OOS 2-4 - Remote sensing from leaf to landscape 

Monday, August 7, 2017: 2:30 PM
Portland Blrm 255, Oregon Convention Center
Nancy F. Glenn1, Nayani Ilangakoon1, Hamid Dashti1, Jessica Mitchell2, Jake Graham3, Aihua Li3, Susan Ustin4, Yi Qi5, Lucas Spaete6, Ryan Will3 and Shawn Benner3, (1)Geosciences, Boise State University, Boise, ID, (2)Department of Geography and Planning, Appalachian State University, (3)Boise State University, (4)Land, Air and Water Resources, UC Davis, Center for Spatial Technologies and Remote Sensing, Davis, CA, (5)Department of Land, Air and Water Resources, University of California, Davis, Davis, CA, (6)Geosceinces, Boise State University, Boise, ID

Remote sensing provides both fine and coarse scale observations of Earth's complex environmental systems. For example, leaf-scale observations of Nitrogen and water content can be made with spectroscopy; whereas vegetation density and cover can be observed across landscape scales with optical imagery and/or lidar. Snow properties can be estimated with lidar and imaging spectroscopy, as can soil carbon. These remote sensing observations can help predict the responses of Earth's complex systems, such as the critical zone, to environmental forcings, as well as provide a level of uncertainty in the predictions.

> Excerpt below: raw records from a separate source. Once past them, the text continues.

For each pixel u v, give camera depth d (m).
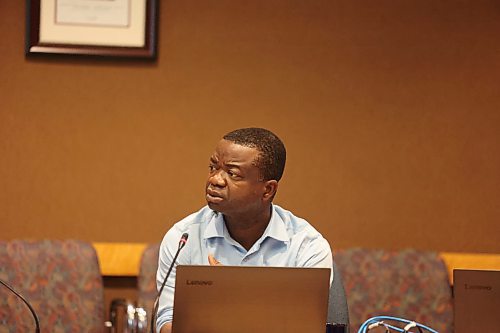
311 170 8.16
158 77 8.05
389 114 8.23
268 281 4.42
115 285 7.95
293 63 8.16
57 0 7.89
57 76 7.96
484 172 8.32
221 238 5.44
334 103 8.19
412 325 4.93
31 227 7.93
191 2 8.07
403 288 7.33
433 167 8.27
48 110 7.95
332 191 8.18
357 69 8.21
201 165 8.08
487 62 8.32
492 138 8.33
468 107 8.30
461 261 8.20
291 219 5.61
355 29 8.20
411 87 8.27
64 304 6.89
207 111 8.09
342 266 7.35
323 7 8.19
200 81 8.08
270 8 8.14
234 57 8.11
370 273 7.34
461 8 8.29
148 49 7.97
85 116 7.99
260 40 8.13
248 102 8.12
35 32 7.87
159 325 5.28
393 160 8.23
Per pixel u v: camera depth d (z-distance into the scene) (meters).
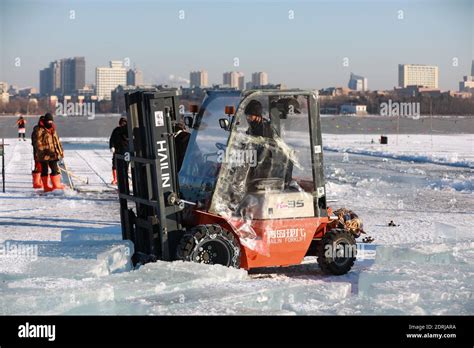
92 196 23.97
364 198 23.16
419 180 28.61
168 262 10.84
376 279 10.95
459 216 19.31
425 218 18.89
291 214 11.75
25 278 10.75
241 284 10.41
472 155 43.34
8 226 17.59
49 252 12.04
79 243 12.61
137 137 11.88
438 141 63.25
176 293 10.00
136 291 9.87
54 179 25.30
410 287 10.45
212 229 11.09
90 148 51.41
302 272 12.37
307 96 11.77
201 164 12.02
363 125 113.12
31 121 142.38
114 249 11.67
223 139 11.80
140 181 11.88
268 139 11.59
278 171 11.70
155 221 11.65
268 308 9.97
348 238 12.10
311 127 11.83
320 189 11.98
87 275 10.69
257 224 11.47
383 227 17.28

In this study we present a number of cutting-edge remote sensing techniques to measure the critical zone, and to make measurements and estimate uncertainties across scales. We use 3-d point clouds to monitor seasonal vegetation growth, changes in biomass and leaf area index, and to measure micro-topography in a manipulated climate experiment. The results from this work demonstrate our capacity to measure vegetation growth at the individual level, as well as capture changes in microtopography across seasons. We also explore the applicability of using raster versus point cloud data and demonstrate that in almost all instances, point cloud estimates are far superior to raster-based metrics in determining vegetation parameters. In an environment where 3-d point clouds fail to capture the heterogeneity, we utilize full-waveform lidar data to derive a number of similar biophysical parameters across space. We also use a combination of hyperspectral and lidar observations to inform and spatially map organic soil carbon across landscape scales. In all of these studies, our models explain at least 60% of the variance in our site-level observations with RMSEs that support high-quality data models. The results from these studies are currently being used to inform ecosystem dynamics models, model the critical zone, and to determine priority areas for restoration across the landscape.